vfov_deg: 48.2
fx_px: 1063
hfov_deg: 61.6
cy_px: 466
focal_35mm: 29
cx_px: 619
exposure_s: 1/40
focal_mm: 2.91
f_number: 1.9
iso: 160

--

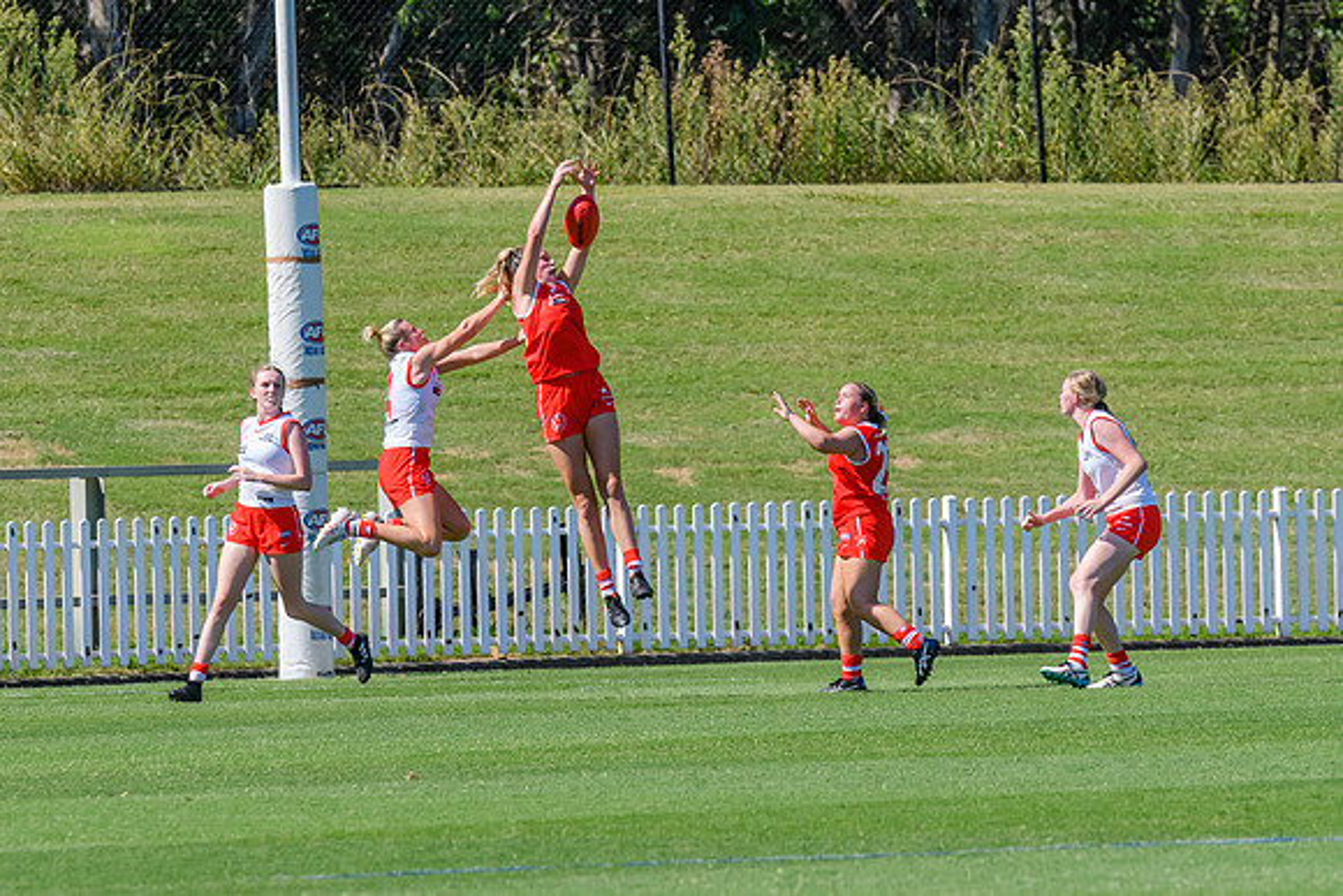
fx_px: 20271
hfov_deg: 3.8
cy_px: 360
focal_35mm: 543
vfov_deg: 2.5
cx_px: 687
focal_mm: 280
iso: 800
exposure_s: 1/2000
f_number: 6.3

--

• **Task requirements**
The required output is the stretch of entries above from the line containing "focal_35mm: 543" through the line containing "f_number: 6.3", reproduced exactly.

• **Reply**
focal_35mm: 543
vfov_deg: 2.5
cx_px: 687
focal_mm: 280
iso: 800
exposure_s: 1/2000
f_number: 6.3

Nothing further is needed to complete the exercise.